*Was zu tun ist*.
Kannst du den Abschnitt des Textes zur Kostenentscheidung, der mit „Die Kostenentscheidung beruht“ beginnt und mit „bedarf es nicht.“ endet, erneut wiedergeben und dabei „Senats“ durch „Gerichts“ ersetzen?

*Ausgewählter Text*.
- - -

Die Kostenentscheidung beruht auf § 154 Abs. 1 VwGO, die Festsetzung des Streitwertes auf den §§ 53 Abs. 2 Nr. 2, 52 Abs. 1 GKG und Nr. 42.2 des Streitwertkatalogs für die Verwaltungsgerichtsbarkeit (NordÖR 2014, 11). Es entspricht der ständigen Rechtsprechung des Senats, in Verfahren des vorläufigen Rechtsschutzes keine Halbierung des Streitwerts für das Hauptsacheverfahren in Anlehnung an Nr. 1.5 Satz 1 des Streitwertkataloges für die Verwaltungsgerichtsbarkeit vorzunehmen. Nach Auffassung des Senats ist dem Umstand, dass es sich nicht um eine Hauptsacheentscheidung handelt, bereits dadurch hinreichend Rechnung getragen, dass in Verfahren des vorläufigen Rechtsschutzes die Gebührensätze des Gerichtskostengesetzes geringer sind als in Hauptsacheverfahren. Einer zusätzlichen Herabsetzung des Streitwertes bedarf es nicht.

11

Dieser Beschluss ist unanfechtbar (§§ 152 Abs. 1 VwGO, 68 Abs. 1 Satz 5, 66 Abs. 3 Satz 3 GKG).

- - -

*Datensätze*.
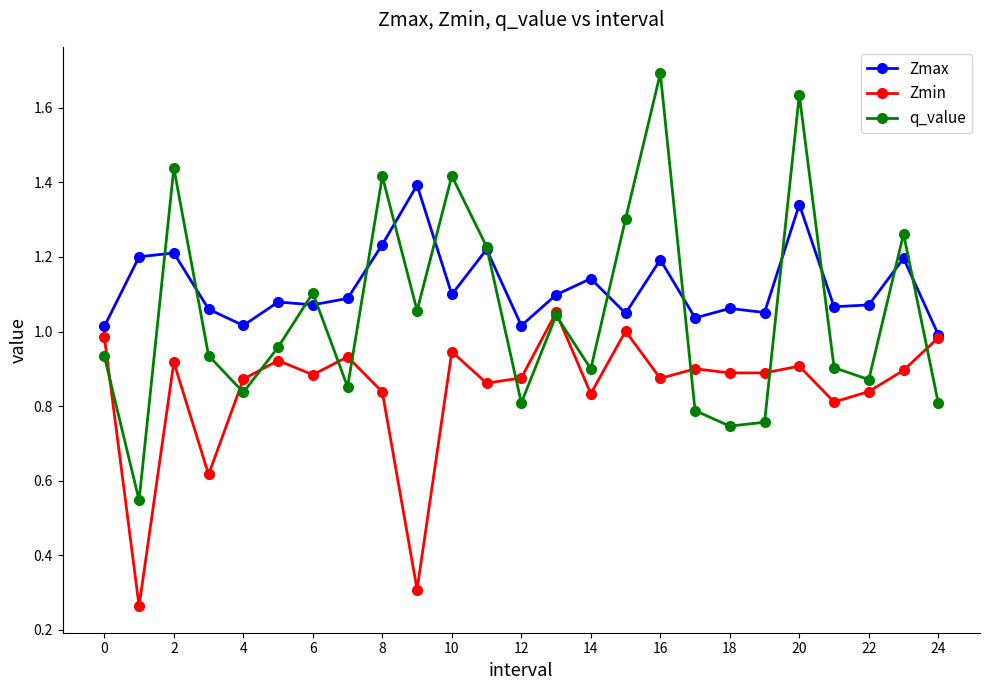

In Zmin, how many points are lower than both neighbors (excluding endpoints)?

9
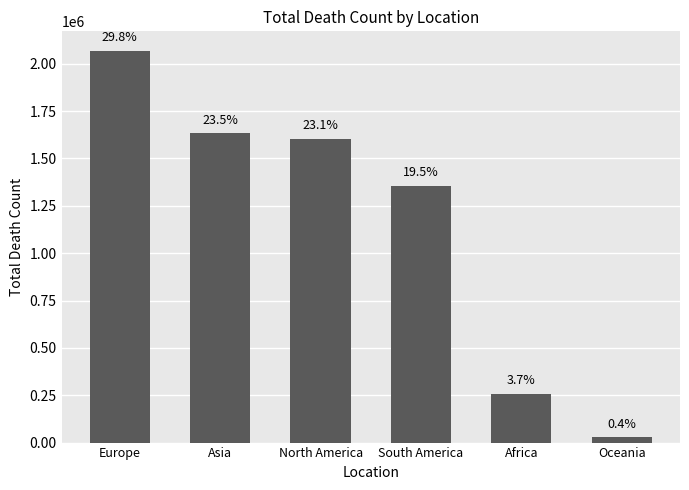

Are the bars grouped side by side (vs. stacked)?

No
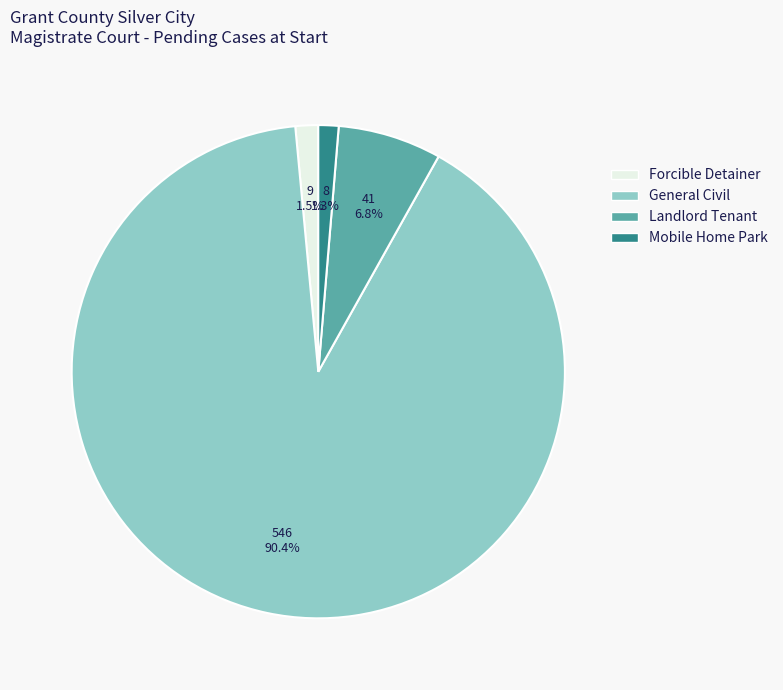

Is it true that Landlord Tenant is 20% of the pie?

False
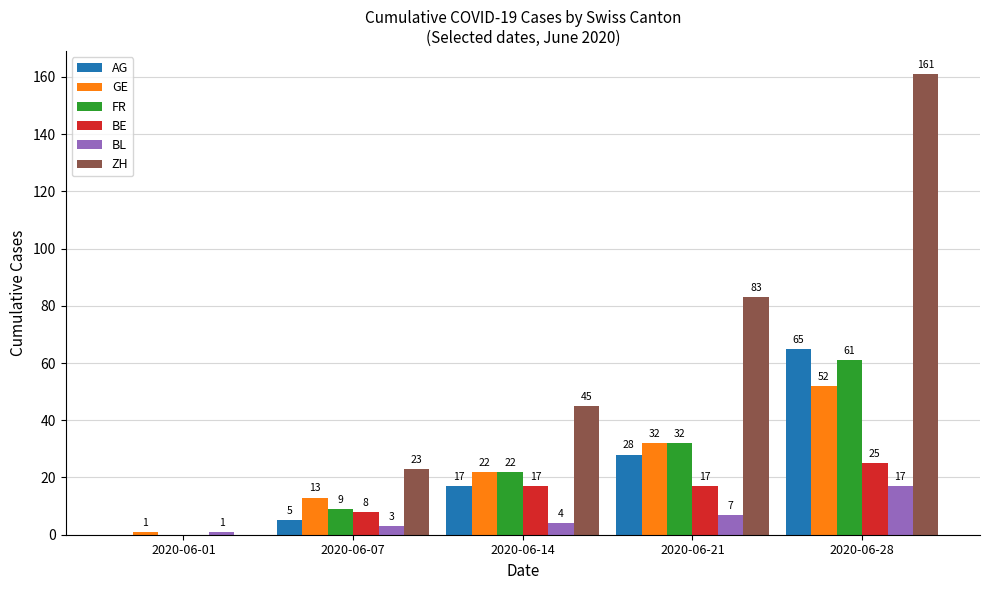

Where is AG nearest to the value 32?

2020-06-21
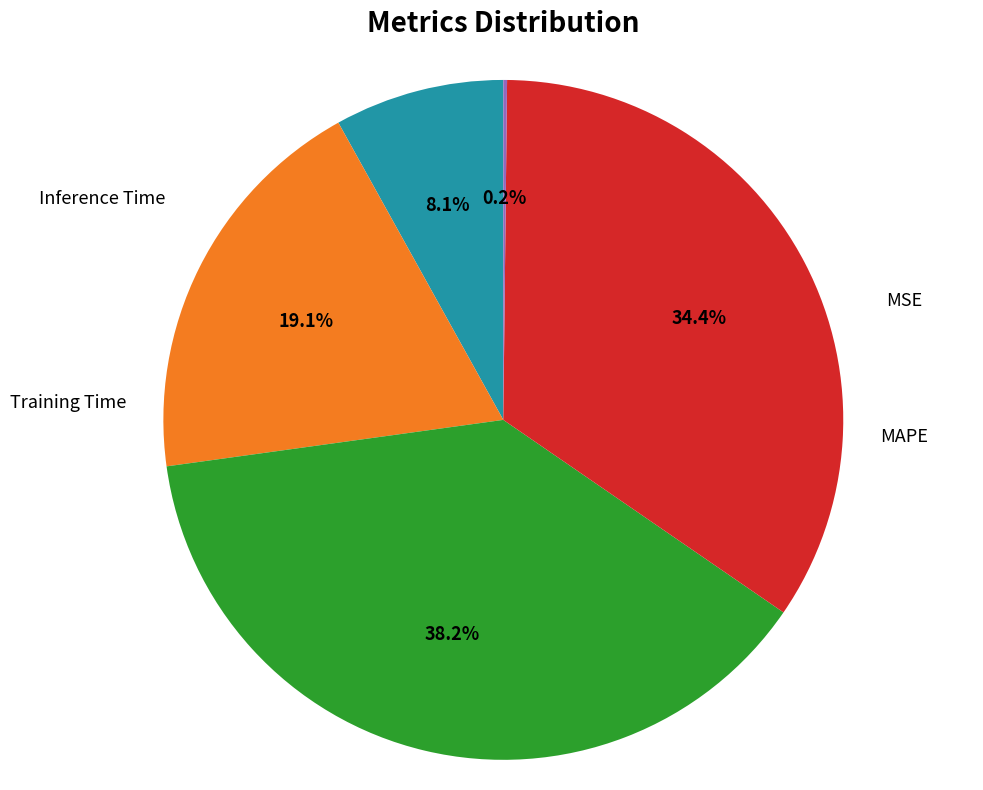

Is there a majority slice in this chart?

No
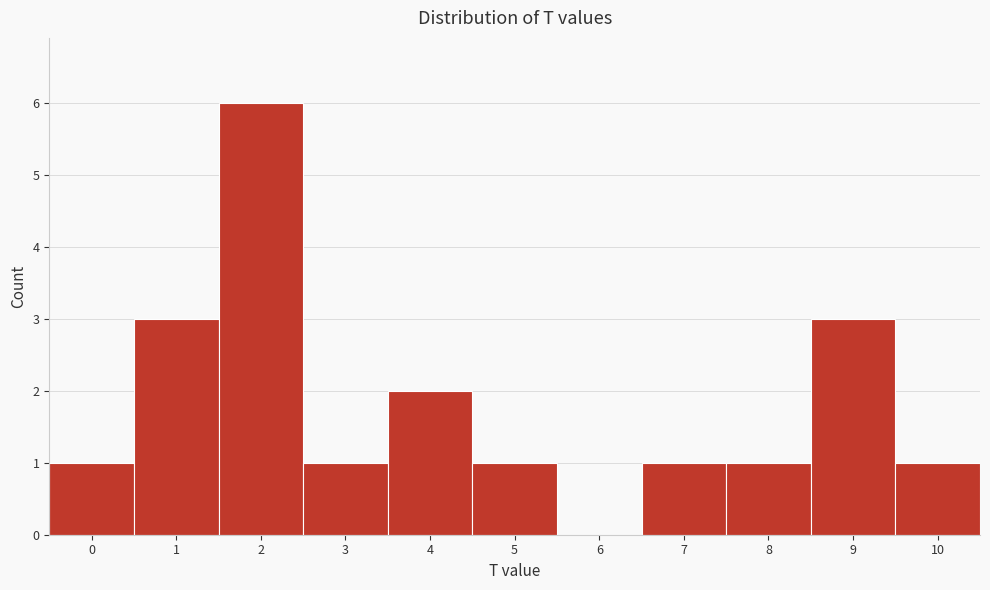

Reading left to right, transcribe all the data shown in this chart.

0=1	1=3	2=6	3=1	4=2	5=1	6=0	7=1	8=1	9=3	10=1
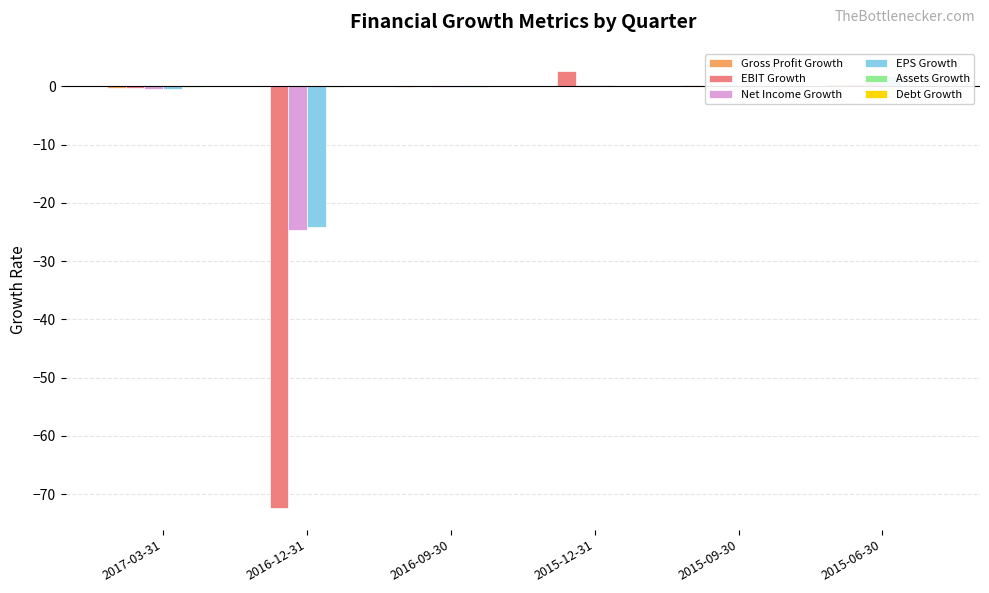

At how many categories does at least one series exceed -53?

6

- - -

*Ergebnis*.
Die Kostenentscheidung beruht auf § 154 Abs. 1 VwGO, die Festsetzung des Streitwertes auf den §§ 53 Abs. 2 Nr. 2, 52 Abs. 1 GKG und Nr. 42.2 des Streitwertkatalogs für die Verwaltungsgerichtsbarkeit (NordÖR 2014, 11). Es entspricht der ständigen Rechtsprechung des Gerichts, in Verfahren des vorläufigen Rechtsschutzes keine Halbierung des Streitwerts für das Hauptsacheverfahren in Anlehnung an Nr. 1.5 Satz 1 des Streitwertkataloges für die Verwaltungsgerichtsbarkeit vorzunehmen. Nach Auffassung des Gerichts ist dem Umstand, dass es sich nicht um eine Hauptsacheentscheidung handelt, bereits dadurch hinreichend Rechnung getragen, dass in Verfahren des vorläufigen Rechtsschutzes die Gebührensätze des Gerichtskostengesetzes geringer sind als in Hauptsacheverfahren. Einer zusätzlichen Herabsetzung des Streitwertes bedarf es nicht.